2. Voice input means for inputting voice, registered voice model recording means for recording a feature parameter of a voice for registration as a registered voice model for each speaker, and voice data input from the voice input means Audio data recording means for recording the audio data; characteristic parameter extraction means for extracting characteristic parameters from audio data recorded in the audio data recording means; and audio data recording means extracted by the characteristic parameter extraction means. A similarity calculating means for calculating a similarity between the feature parameter of the voice data and the registered voice model recorded in the registered voice model recording means; and a registration story corresponding to the registered voice model based on the calculation result by the similarity calculating means And a speaker determination unit for determining a speaker or an unregistered speaker.

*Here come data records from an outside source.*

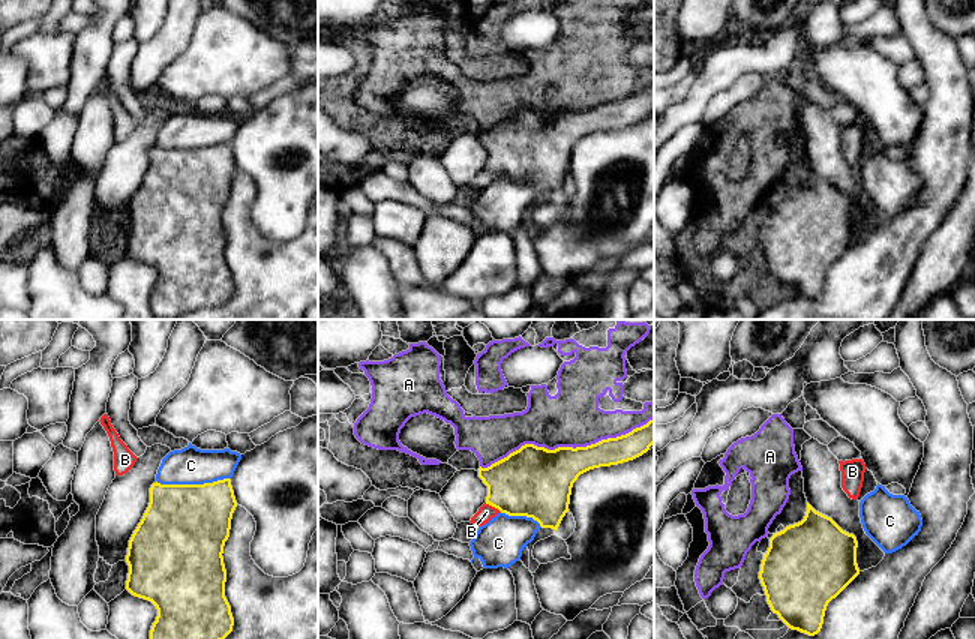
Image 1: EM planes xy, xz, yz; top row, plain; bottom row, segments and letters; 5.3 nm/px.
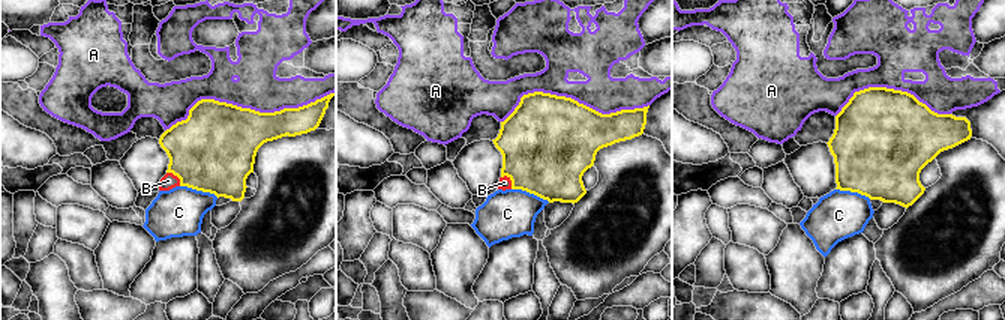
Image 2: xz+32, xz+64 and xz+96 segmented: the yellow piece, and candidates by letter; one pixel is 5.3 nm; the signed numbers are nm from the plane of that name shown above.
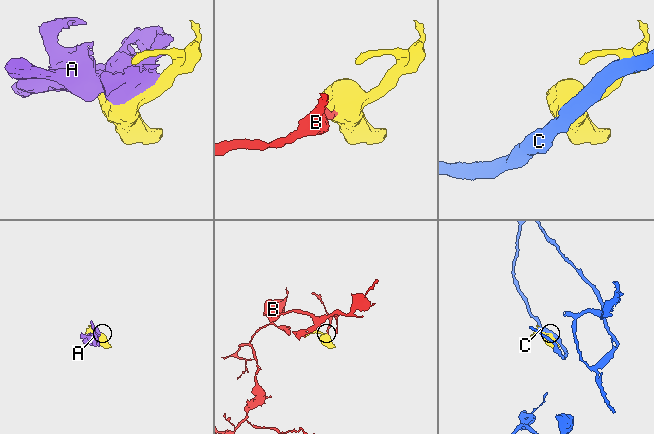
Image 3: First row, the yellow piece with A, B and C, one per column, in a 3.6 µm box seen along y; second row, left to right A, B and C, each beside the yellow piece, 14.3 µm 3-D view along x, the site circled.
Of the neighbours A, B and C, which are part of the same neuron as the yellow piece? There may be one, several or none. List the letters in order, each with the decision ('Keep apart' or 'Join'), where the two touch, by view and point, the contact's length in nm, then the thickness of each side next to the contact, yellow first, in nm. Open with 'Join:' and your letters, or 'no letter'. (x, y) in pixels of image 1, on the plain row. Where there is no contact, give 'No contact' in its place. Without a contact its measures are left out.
Join: B
A: Keep apart. Touches yellow at xz (566, 111). Shared border 950 nm. Thickness 380 nm (yellow) against 300 nm
B: Join. Touches yellow at xz (492, 170). Shared border 100 nm. Thickness 380 nm (yellow) against 90 nm
C: Keep apart. Touches yellow at xy (192, 149). Shared border 400 nm. Thickness 460 nm (yellow) against 200 nm

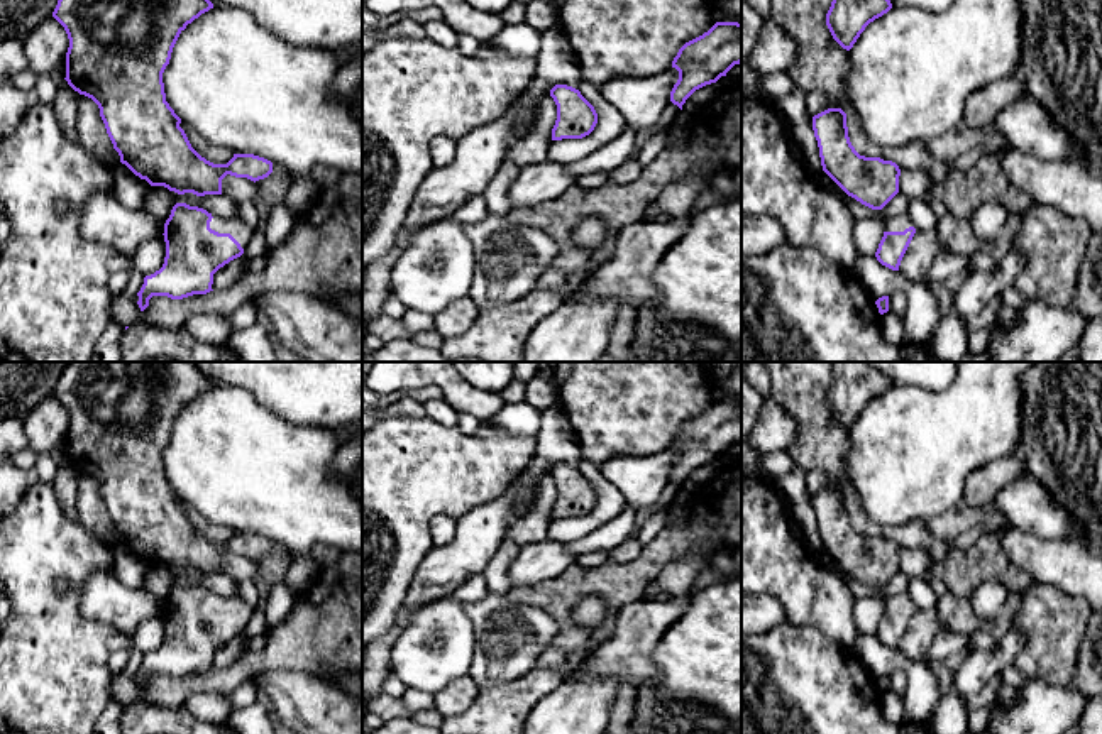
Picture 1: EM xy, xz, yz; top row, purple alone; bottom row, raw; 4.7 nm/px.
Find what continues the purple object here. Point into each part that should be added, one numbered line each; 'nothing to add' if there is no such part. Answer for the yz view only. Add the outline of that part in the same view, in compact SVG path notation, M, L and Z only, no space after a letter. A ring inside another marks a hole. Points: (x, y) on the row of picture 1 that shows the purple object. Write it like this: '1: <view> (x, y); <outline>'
1: yz (901, 224); M907 216L897 220L884 220L884 232L904 232L909 227L914 227Z

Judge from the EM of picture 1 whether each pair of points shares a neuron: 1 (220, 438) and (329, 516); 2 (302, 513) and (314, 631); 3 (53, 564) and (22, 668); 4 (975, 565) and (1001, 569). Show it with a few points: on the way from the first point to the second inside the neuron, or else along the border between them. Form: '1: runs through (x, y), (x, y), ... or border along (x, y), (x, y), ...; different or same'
1: runs through (247, 465), (254, 472), (273, 477), (302, 503); same
2: border along (320, 570), (298, 594); different
3: runs through (27, 589), (24, 592), (22, 643); same
4: runs through (982, 565), (994, 567); same

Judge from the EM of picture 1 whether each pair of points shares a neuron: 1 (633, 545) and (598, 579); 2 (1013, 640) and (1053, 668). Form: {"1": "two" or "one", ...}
{"1": "two", "2": "two"}

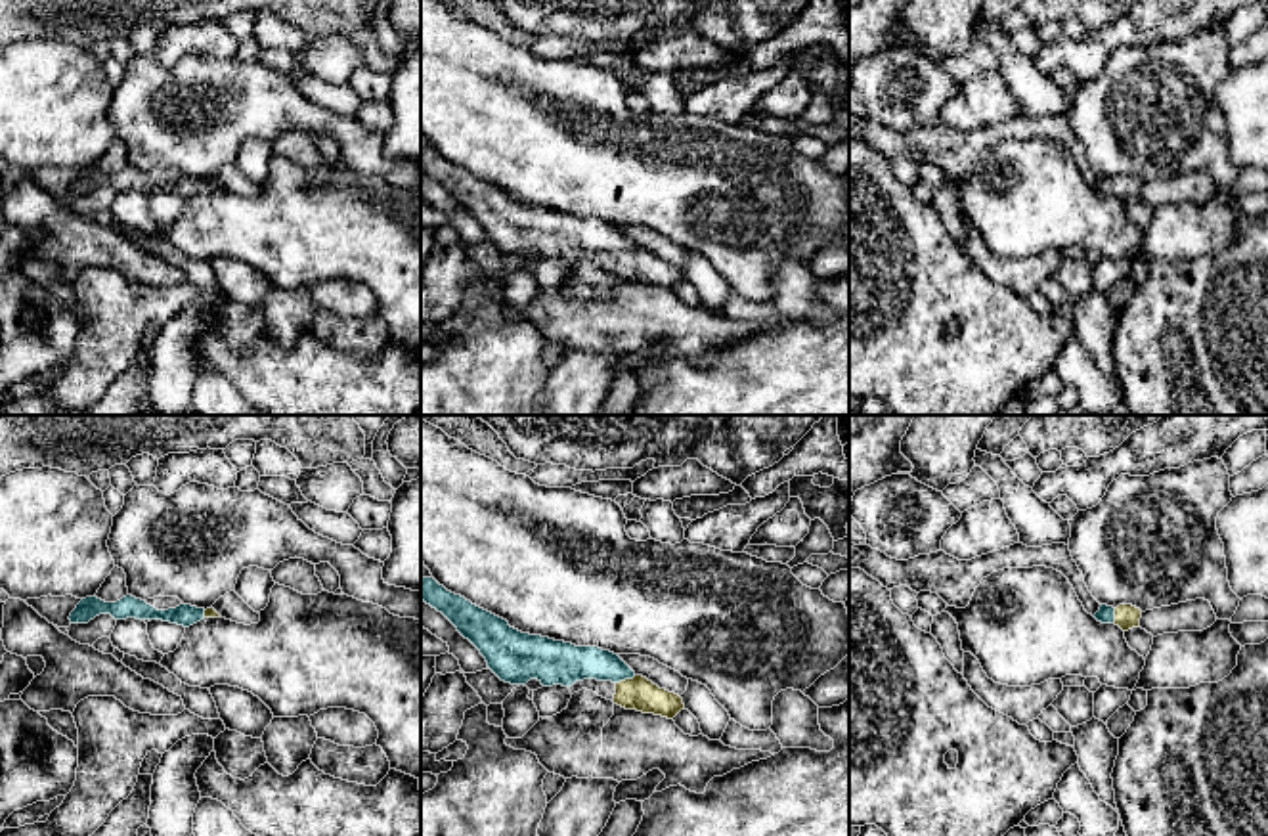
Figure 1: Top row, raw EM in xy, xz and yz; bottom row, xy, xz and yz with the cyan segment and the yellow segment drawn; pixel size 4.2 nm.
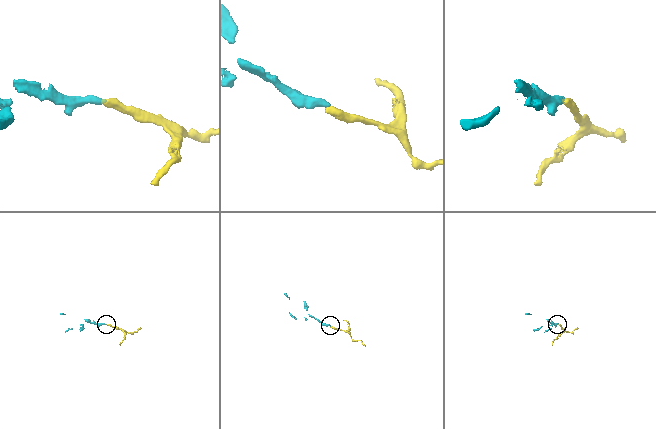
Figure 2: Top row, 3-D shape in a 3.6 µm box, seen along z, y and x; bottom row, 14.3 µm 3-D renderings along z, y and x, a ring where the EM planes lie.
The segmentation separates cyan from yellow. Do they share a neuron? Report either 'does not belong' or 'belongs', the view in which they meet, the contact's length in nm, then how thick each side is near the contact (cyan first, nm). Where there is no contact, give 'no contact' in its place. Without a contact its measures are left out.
belongs; contact in xz; length 90 nm; calibres 160 and 140 nm

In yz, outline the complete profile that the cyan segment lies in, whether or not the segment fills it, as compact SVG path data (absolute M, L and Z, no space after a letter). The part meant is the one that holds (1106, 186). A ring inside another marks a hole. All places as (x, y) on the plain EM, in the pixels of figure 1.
M1102 176L1094 189L1102 195L1115 195L1123 203L1140 199L1142 182L1132 176L1119 176L1117 180Z

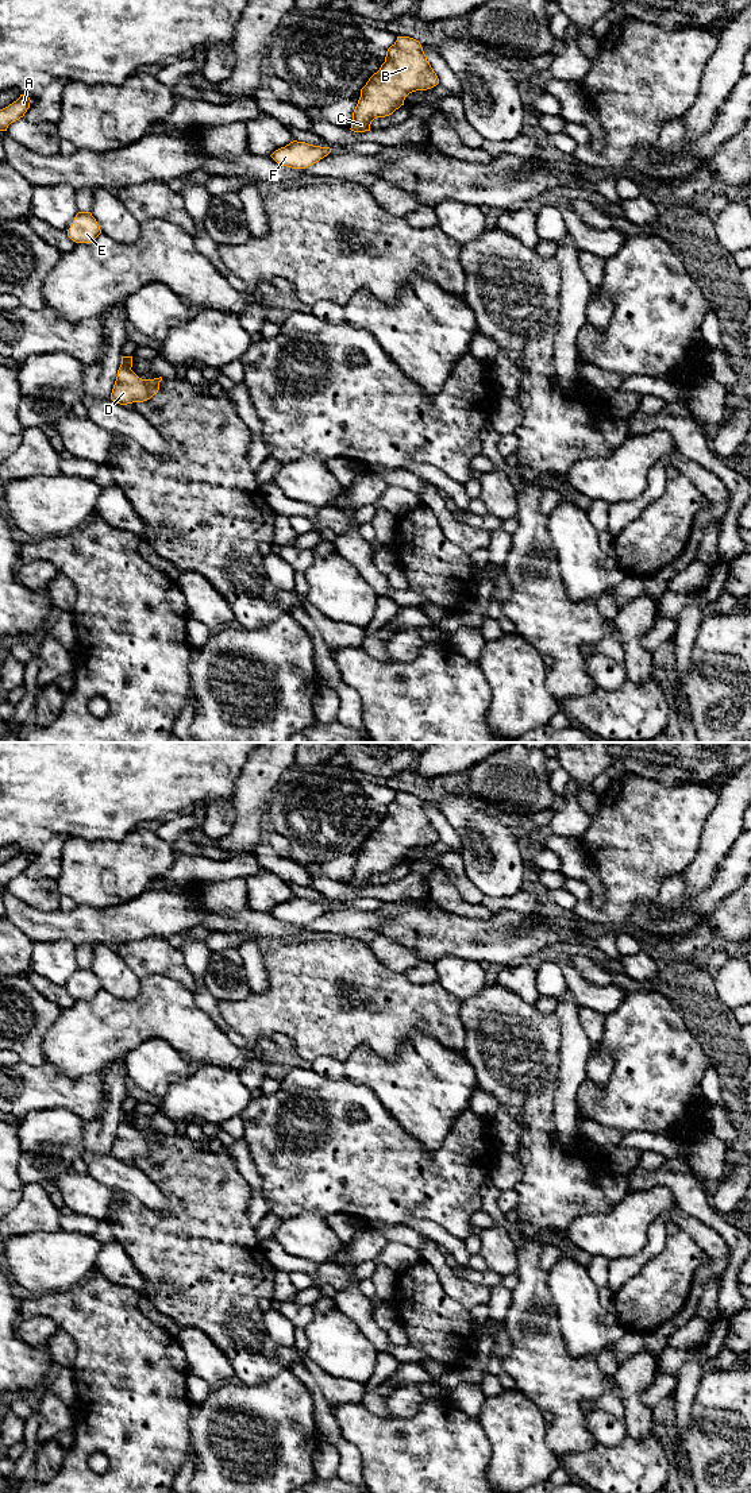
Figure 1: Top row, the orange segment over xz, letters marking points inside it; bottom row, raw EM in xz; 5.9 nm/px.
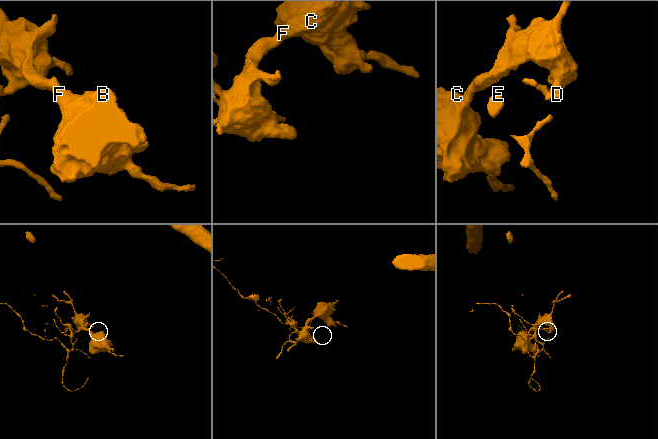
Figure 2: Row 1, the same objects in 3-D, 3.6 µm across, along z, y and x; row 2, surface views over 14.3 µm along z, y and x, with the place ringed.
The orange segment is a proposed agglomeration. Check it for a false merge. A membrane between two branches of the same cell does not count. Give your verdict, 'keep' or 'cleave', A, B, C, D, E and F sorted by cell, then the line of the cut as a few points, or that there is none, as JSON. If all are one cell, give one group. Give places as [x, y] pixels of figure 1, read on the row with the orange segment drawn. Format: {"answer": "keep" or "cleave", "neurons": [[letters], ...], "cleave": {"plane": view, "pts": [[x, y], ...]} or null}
{"answer": "cleave", "neurons": [["A", "E"], ["B", "C", "D", "F"]], "cleave": {"plane": "xz", "pts": [[120, 365], [130, 369]]}}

3. The speaker determination means obtains the maximum value of the similarity between each speaker and the registered voice model by the similarity calculation means, and if the maximum value is equal to or more than a predetermined threshold, the current input value is determined. The voice is determined to be a registered speaker corresponding to the registered voice model, and if the maximum value is less than a predetermined threshold, the speaker of the current input voice is determined to be an unregistered speaker. Item 3. The audio processing device according to item 1 or 2.